READING PASSAGE.
I bought myself a polo shirt today. No, not a capital-P, trademarked man-on-horse-logo Polo shirt. It’s a generic, lowercase-p, no-logo polo shirt. It was on sale. Plus I had a register tape coupon. And I used my Target card for an extra 5 percent off. I think it cost me a total of 9 bucks. It’s the first article of clothing I’ve bought for myself in over two years. I was so excited.
It’s been a rough haul these past couple years. Ever the contrarian, only I would offer to pay a kid’s college tuition and expenses at the height of a global financial meltdown. Tack on the loss of a major client due to a changing of the corporate guard, and I’ve been pinching pennies so hard I have Abe’s face embossed on my thumb.
And I clearly was naive thinking I could just be there for Mtuseni and tick off waves of successes with only a couple of bumps and hiccups along the way. (I blame too many Hallmark Hall of Fame movies as a kid.) Making things happen in South Africa takes an extraordinary and frustrating amount of effort compared to here in the US… due to culture and Mtuseni’s particular circumstances.
It’s exhausting. I’ve seen photos of myself from the past year and I look like a character out of Dorothea Lange’s Dust Bowl photos. I’m out of shape. Tired. Stretched and stressed. My clothes are fraying and boring me to tears. My kitchen cupboards look like the Grinch came through. I need a haircut and my car needs… a laundry list of things. My credit cards are maxed; my savings are wiped. If Mtuseni gets a visa to visit here this summer — and I am praying to every entity that he does — I will make that trip happen somehow, some way.
I talked with Mtuseni’s school administrator the other day. About visa logistics and some stubborn challenges in dealing with my stubborn young friend. She’s been a welcome sounding board, offering insights into the culture that I can’t grasp from half a world away. She summed up what I had taken on with Mtuseni, both financially and psychologically, and she said not many people would have done it. She didn’t think she would have.

DATASET CONTENT.
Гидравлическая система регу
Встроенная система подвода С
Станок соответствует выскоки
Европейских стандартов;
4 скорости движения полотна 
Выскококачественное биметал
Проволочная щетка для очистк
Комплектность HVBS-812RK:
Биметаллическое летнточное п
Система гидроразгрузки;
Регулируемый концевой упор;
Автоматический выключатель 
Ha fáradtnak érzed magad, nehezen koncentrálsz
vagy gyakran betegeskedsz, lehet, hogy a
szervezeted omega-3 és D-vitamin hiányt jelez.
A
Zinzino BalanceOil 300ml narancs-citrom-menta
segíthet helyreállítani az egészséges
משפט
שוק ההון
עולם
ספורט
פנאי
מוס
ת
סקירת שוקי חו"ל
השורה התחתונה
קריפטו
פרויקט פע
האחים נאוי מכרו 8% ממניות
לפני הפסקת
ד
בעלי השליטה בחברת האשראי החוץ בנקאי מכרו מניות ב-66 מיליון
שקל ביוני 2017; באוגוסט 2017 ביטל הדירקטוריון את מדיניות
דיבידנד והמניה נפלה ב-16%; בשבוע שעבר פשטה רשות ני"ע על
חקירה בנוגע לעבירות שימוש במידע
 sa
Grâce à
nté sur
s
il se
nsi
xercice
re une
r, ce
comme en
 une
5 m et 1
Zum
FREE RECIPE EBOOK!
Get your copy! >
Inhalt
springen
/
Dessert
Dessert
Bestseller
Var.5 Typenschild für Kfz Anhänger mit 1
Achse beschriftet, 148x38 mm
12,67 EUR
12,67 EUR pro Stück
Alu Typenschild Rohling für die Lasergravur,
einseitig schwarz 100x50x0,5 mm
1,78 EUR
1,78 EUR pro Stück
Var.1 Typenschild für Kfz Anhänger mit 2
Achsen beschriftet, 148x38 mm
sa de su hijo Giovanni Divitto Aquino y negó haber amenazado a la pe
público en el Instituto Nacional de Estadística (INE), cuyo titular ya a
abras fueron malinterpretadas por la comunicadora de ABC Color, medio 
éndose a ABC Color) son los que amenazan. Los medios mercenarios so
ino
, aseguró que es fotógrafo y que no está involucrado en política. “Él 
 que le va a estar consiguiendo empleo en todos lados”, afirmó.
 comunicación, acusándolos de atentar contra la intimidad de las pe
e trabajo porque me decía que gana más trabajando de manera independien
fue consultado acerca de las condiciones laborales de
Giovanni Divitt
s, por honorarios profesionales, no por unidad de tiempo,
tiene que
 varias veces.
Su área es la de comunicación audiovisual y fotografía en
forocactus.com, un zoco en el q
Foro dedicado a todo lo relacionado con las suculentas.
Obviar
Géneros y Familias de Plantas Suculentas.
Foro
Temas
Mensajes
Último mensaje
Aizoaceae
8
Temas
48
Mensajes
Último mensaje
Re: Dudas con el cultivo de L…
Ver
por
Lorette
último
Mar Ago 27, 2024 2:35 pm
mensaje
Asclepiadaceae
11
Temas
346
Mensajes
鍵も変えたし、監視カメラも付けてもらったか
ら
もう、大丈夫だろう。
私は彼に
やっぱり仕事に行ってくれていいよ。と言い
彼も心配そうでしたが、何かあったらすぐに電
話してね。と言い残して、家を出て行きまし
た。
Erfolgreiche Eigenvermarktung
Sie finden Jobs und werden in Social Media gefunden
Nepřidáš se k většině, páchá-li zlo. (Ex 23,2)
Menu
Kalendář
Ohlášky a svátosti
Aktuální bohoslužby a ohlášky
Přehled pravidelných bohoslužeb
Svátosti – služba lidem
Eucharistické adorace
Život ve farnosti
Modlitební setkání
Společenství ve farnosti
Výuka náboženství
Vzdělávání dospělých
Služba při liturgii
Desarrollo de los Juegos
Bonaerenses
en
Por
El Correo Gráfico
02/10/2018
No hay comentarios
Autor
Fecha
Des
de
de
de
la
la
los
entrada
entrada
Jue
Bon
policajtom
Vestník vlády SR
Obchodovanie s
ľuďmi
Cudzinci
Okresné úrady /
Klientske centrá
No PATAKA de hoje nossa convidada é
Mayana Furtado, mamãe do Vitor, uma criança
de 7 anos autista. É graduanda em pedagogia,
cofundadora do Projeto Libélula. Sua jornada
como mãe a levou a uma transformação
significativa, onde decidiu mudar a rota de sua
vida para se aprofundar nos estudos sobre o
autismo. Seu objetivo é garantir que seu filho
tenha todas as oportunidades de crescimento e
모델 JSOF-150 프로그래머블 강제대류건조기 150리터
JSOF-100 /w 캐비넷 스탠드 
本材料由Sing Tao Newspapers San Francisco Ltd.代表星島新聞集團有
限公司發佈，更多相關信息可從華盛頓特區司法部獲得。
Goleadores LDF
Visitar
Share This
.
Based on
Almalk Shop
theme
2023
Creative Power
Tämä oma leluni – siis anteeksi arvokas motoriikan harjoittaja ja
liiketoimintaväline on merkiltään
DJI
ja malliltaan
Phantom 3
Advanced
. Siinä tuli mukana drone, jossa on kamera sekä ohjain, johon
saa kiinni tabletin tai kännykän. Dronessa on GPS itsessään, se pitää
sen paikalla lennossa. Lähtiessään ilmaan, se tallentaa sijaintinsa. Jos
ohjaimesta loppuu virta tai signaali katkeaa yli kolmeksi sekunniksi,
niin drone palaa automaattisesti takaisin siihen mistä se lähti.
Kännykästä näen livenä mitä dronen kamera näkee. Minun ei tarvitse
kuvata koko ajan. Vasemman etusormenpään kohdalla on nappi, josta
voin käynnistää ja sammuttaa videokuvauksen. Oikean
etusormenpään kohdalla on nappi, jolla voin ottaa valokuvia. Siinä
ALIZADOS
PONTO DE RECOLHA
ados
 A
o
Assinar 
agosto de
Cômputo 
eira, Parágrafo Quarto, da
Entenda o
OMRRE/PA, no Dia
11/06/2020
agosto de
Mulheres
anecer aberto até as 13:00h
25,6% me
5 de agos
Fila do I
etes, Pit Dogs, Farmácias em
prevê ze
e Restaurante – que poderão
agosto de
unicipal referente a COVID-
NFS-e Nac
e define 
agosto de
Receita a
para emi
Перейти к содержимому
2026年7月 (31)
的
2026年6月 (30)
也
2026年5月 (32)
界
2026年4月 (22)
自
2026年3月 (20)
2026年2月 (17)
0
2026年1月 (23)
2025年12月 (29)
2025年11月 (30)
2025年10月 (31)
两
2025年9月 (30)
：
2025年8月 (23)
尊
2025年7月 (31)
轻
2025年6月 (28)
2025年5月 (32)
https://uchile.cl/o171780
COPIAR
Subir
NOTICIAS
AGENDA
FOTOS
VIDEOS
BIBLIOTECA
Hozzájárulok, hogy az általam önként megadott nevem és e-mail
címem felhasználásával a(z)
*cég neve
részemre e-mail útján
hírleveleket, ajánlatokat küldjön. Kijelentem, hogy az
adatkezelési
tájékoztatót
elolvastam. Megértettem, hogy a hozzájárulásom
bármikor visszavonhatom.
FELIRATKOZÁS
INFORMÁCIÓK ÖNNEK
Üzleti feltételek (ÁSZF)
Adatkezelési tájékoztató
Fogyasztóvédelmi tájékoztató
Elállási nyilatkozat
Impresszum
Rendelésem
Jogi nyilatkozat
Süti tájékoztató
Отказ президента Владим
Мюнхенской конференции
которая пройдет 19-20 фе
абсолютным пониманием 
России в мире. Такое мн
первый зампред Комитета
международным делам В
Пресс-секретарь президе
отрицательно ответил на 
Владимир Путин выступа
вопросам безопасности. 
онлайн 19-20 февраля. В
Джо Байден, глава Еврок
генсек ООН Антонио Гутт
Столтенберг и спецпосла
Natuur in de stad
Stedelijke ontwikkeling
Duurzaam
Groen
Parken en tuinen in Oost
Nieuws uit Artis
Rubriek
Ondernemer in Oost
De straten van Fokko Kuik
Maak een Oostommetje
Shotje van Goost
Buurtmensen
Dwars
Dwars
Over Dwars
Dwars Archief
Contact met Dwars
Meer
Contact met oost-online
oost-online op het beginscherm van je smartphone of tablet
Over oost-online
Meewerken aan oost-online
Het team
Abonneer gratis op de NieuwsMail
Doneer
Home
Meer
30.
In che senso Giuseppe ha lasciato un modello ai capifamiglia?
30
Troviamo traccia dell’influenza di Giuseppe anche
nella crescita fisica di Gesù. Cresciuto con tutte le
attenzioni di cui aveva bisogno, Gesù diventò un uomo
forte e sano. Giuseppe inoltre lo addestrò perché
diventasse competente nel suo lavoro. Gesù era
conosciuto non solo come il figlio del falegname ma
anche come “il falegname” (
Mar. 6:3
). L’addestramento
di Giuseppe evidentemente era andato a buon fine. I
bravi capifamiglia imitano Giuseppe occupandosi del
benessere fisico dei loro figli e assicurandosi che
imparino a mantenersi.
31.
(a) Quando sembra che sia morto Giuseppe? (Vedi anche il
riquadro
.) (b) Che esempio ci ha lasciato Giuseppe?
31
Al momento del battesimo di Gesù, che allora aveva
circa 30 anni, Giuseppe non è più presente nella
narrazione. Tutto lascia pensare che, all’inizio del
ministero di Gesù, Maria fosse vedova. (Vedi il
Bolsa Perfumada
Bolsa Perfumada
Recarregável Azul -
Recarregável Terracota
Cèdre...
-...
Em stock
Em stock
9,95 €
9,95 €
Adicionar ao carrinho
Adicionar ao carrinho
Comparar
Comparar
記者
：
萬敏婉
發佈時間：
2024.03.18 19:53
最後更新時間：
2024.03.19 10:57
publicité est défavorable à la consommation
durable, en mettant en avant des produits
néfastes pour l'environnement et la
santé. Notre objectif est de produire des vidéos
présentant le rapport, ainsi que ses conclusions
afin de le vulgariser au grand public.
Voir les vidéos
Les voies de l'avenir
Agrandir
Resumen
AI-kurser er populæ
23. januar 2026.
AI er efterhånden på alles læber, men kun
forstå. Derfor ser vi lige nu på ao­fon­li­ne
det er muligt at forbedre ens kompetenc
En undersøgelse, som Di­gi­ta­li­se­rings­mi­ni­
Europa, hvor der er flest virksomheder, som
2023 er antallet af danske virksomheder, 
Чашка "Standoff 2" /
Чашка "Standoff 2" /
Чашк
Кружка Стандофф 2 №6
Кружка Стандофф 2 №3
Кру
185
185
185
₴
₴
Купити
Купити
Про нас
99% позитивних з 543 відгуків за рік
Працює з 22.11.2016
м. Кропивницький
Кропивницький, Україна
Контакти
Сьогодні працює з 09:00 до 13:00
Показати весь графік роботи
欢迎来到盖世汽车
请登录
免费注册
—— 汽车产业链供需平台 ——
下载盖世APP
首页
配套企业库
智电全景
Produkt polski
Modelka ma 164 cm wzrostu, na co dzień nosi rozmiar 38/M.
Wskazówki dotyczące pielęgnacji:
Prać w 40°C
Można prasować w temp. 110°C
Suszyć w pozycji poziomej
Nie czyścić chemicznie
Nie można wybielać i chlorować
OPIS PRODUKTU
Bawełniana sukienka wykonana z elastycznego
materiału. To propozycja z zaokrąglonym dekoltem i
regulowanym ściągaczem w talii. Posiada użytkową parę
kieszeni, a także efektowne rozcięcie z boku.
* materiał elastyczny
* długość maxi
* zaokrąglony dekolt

REQUIRED ACTIONS.
A - Say whether each statement agrees with the post about the polo shirt, answering yes or no and quoting the deciding words: (i) the shirt bought today carries a trademarked logo; (ii) the shirt is the first article of clothing the writer has bought for themselves in over two years; (iii) the school administrator believed she would have taken on the same commitment.
B - Write the next part of the post about the polo shirt, picking up after its final sentence.
The listing is separate from the post about the polo shirt.

WRITTEN ANSWERS.
A -
(i) No: "No, not a capital-P, trademarked man-on-horse-logo Polo shirt."
(ii) Yes: "It’s the first article of clothing I’ve bought for myself in over two years."
(iii) No: "She didn’t think she would have."

B -
There’s times when Mtuseni drives me insane — or South African good-enough culture makes me want to scream — that I think “Why on earth did I do this? Am I nuts? An idiot? A soft touch? My life’s been on hold for three years. What was I thinking when I offered Mtuseni this arrangement? Why didn’t I just say goodbye and wish him well when the organization that matched us pulled out?”
And for some reason, today I looked at the other side of that coin for the first time. Mtuseni was just starting his high school matric exams when our nonprofit connection ended. I would have wished him luck. I’d promise to keep in touch — which I know now would have been impossible. And I would have gone on in my life. Less monster hits to my bank accounts. More time to focus on me. New clothes. Trips abroad. Untold adventures and unrealized experiences.
And Mtuseni would have soldiered on as best he could. Even if he passed his matrics and qualified for college, there’s no way a mother earning $240 a month could pay for it. He didn’t even know where the college was without my help. So this bright, funny, shy, anxious, immature, idealistic, insecure kid would have gotten a job with mom at the airport… maybe. Earning a few bucks a day. He’d live out his days in the settlement, watching over his little brother and sister as he watched his hopes for better things fade away.
And that’s what would have happened if I hadn’t been a soft-touch idiot and committed myself to this kid, my buddy, my long-distance son.
A couple weeks ago, Mtuseni was prepping to go to the freshman dance at a Joburg club, in his role as vice-president of the student committee and a soon-to-graduate senior. Referring to the box of name-brand jeans, shirts, vitamins and home-made oatmeal cookies I sent him, he texted me, “it feels gud to be all new clothes LOL. I still salute you for keeping this soul happy and courageous. I love you, bud.”
There’ll always be new clothes I can buy for myself. And hot new resturants to try. And Europe will still be waiting patiently for me. When I count the things I get back in return from this experience with Mtuseni, I have to invent a new Dr. Seuss number, like bazookatrillion. And for right now, I’ll take that text message over a new wardrobe or vacation any day.